For most site, which are stock blogs with few plugins and non-technical admins, automatic core updates are a good idea that keeps sites from being compromised.

However, I’ve disabled automatic updates on my production sites. It’s important to test core updates in a development environment before applying them to a production site. Yesterday many sites using wp-types.com ToolSet were crippled because they had automatic updates enabled.

Changes to the shortcodes API were not released with sufficient lead time, about a day, and while yes, it addressed a critical vulnerability, the normal release process was skipped. That shouldn’t happen. The fact that it did starkly illustrates the problem with automatic updates.

Agreed.

chriscct7, I was a bit baffled with that comment. What you suggest is that everyone who’s clients/employers’ websites are crippled should just leave them that way until plugin updates are available.
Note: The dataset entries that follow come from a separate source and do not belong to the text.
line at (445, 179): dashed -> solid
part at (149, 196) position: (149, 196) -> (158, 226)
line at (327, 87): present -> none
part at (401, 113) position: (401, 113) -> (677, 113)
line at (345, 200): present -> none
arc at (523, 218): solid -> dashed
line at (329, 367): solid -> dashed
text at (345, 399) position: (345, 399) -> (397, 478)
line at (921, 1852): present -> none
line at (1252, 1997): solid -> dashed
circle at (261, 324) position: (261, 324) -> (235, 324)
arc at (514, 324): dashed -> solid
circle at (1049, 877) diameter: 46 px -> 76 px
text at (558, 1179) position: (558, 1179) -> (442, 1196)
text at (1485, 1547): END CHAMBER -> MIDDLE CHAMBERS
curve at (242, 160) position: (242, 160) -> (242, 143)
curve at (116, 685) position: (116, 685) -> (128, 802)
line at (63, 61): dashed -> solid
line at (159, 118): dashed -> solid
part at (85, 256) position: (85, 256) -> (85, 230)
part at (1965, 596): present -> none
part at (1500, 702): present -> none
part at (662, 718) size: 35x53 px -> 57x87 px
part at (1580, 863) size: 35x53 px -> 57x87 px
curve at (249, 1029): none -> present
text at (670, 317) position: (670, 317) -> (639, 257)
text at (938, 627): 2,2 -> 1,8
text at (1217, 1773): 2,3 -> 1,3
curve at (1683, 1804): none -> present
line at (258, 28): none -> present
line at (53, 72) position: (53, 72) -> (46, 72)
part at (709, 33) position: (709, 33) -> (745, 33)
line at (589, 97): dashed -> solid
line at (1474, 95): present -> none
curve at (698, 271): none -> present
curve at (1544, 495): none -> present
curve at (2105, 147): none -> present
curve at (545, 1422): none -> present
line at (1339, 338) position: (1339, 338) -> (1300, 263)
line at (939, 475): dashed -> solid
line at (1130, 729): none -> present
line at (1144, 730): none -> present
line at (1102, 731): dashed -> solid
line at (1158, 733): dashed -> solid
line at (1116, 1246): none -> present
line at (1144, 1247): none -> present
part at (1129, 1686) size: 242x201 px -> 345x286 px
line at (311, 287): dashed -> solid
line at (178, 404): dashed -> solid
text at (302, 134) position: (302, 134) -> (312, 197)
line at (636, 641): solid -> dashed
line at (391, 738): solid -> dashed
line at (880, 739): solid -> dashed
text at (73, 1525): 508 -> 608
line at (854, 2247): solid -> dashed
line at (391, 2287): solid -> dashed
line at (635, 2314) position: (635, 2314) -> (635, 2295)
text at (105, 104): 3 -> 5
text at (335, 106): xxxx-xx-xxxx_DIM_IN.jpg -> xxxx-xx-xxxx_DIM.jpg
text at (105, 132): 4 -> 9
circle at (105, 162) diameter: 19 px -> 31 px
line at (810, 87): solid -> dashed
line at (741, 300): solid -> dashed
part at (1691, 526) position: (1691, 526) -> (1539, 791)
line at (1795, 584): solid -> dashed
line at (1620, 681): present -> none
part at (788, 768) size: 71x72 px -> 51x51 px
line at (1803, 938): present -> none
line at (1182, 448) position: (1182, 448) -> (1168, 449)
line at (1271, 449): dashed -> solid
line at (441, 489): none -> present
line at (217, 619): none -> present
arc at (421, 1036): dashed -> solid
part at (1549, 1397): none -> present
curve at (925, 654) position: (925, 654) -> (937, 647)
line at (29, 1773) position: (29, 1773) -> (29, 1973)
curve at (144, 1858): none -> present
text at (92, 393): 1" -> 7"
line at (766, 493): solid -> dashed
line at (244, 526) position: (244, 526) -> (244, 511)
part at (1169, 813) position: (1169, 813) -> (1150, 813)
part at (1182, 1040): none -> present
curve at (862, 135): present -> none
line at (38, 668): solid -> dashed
That’s just not realistic.

I am a newby too. I have the same problem with all my links being broken. Since I no longer have any site with 4.2.2, where can I get a copy of wp-includes/shortcodes.php from 4.2.2?

I do have a backup but made some significant changes last night before the update.

Thanks

Site is https://seniorsaversnetwork.org

I also found that when I searched for my site today, www was appended to it and this happened in Chrome and in Firefox. I understand Chrome had an update that may have caused this. Maybe this is related since the timing is the same, and it is happening in multiple browsers.